**WHAT YOU NEED TO DO**
Go through the entries, filter for the word "skin", and copy every line that has it.

Saved data entries:
•••••

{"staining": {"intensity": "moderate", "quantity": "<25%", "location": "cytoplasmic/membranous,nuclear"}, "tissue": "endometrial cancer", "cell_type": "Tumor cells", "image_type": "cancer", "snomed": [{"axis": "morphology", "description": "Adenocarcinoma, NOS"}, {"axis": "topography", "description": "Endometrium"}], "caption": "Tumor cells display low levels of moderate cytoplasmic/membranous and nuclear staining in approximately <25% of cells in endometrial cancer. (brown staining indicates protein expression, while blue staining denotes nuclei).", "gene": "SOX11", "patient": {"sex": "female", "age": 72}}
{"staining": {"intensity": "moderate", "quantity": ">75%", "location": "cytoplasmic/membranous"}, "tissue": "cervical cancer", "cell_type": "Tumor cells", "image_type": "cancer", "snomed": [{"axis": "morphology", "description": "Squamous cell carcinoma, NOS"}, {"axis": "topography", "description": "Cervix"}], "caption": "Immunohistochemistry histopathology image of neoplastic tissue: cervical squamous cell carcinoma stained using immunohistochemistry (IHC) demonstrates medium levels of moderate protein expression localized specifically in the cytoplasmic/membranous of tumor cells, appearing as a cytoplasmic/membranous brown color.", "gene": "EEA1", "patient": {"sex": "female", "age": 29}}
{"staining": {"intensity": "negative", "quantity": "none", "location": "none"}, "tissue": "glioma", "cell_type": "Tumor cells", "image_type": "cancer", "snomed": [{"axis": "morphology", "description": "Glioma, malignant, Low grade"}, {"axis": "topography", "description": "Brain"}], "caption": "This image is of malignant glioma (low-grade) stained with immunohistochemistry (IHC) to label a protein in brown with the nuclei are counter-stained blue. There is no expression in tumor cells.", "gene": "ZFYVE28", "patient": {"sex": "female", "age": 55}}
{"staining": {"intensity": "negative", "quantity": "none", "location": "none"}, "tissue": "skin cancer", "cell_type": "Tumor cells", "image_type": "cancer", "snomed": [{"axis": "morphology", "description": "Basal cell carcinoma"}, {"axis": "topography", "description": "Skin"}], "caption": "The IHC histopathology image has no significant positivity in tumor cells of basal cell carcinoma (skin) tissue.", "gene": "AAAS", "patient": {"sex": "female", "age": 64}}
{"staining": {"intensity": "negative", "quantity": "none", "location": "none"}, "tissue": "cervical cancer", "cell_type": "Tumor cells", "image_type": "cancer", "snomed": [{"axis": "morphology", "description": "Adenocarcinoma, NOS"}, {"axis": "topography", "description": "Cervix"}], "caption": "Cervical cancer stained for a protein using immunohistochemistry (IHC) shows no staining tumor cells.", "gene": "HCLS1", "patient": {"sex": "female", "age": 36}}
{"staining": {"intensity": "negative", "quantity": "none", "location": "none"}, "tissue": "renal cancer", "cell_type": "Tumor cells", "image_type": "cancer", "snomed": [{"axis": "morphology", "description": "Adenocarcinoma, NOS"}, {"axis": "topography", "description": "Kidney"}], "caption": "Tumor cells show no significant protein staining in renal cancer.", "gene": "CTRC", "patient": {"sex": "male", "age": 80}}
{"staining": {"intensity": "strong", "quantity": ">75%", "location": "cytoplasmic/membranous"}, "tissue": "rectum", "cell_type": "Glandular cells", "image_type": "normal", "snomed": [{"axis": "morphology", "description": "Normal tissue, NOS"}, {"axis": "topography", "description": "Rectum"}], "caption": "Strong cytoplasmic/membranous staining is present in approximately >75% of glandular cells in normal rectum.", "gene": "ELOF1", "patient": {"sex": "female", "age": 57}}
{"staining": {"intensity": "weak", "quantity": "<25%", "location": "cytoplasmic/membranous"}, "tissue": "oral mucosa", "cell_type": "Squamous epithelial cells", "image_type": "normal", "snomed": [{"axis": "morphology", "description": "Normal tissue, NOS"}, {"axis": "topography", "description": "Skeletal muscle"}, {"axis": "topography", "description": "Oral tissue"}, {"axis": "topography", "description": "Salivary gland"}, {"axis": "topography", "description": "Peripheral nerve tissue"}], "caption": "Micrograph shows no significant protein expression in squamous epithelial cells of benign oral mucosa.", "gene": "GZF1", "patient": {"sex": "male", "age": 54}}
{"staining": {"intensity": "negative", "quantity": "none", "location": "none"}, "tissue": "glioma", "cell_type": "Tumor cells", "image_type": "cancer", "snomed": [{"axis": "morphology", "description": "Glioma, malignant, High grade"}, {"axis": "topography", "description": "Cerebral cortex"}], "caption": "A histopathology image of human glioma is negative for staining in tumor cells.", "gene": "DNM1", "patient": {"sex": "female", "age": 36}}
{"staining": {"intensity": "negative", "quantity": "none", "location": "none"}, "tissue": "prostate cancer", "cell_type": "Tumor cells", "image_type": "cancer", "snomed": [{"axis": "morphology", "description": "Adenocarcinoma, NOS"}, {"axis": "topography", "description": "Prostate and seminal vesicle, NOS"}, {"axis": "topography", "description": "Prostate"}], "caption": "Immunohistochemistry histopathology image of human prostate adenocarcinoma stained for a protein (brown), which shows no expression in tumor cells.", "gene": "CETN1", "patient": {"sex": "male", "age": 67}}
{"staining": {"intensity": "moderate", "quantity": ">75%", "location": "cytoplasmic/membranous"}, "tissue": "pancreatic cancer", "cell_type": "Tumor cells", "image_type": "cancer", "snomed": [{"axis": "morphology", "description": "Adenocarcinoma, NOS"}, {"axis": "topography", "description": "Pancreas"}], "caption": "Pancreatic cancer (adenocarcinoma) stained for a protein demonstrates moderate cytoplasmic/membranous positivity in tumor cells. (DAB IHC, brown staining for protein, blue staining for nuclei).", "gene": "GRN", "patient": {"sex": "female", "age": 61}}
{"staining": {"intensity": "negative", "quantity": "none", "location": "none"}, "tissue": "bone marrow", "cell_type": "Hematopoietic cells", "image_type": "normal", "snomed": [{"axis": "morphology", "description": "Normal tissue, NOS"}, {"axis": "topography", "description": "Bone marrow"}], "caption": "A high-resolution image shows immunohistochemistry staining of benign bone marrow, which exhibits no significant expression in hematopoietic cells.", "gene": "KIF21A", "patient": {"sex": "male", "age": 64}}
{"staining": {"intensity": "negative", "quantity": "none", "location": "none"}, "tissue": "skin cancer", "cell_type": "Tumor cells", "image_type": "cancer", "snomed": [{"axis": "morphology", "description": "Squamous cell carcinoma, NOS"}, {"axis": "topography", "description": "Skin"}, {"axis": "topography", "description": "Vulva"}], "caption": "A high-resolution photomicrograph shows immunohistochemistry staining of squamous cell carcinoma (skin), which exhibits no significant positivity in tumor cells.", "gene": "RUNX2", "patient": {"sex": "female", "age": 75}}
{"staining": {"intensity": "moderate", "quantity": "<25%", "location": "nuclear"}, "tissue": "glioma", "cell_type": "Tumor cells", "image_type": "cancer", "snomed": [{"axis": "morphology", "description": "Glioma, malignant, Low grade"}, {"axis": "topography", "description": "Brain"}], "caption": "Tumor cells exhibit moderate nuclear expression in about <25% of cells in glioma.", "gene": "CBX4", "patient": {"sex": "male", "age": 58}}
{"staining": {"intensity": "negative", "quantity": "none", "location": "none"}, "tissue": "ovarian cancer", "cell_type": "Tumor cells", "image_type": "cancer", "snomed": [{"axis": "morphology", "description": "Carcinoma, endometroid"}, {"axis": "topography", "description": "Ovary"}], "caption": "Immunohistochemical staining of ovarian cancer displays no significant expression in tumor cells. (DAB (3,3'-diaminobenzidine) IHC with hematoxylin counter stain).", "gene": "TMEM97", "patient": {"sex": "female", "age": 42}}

•••••

**FINISHED EXERCISE**
{"staining": {"intensity": "negative", "quantity": "none", "location": "none"}, "tissue": "skin cancer", "cell_type": "Tumor cells", "image_type": "cancer", "snomed": [{"axis": "morphology", "description": "Basal cell carcinoma"}, {"axis": "topography", "description": "Skin"}], "caption": "The IHC histopathology image has no significant positivity in tumor cells of basal cell carcinoma (skin) tissue.", "gene": "AAAS", "patient": {"sex": "female", "age": 64}}
{"staining": {"intensity": "negative", "quantity": "none", "location": "none"}, "tissue": "skin cancer", "cell_type": "Tumor cells", "image_type": "cancer", "snomed": [{"axis": "morphology", "description": "Squamous cell carcinoma, NOS"}, {"axis": "topography", "description": "Skin"}, {"axis": "topography", "description": "Vulva"}], "caption": "A high-resolution photomicrograph shows immunohistochemistry staining of squamous cell carcinoma (skin), which exhibits no significant positivity in tumor cells.", "gene": "RUNX2", "patient": {"sex": "female", "age": 75}}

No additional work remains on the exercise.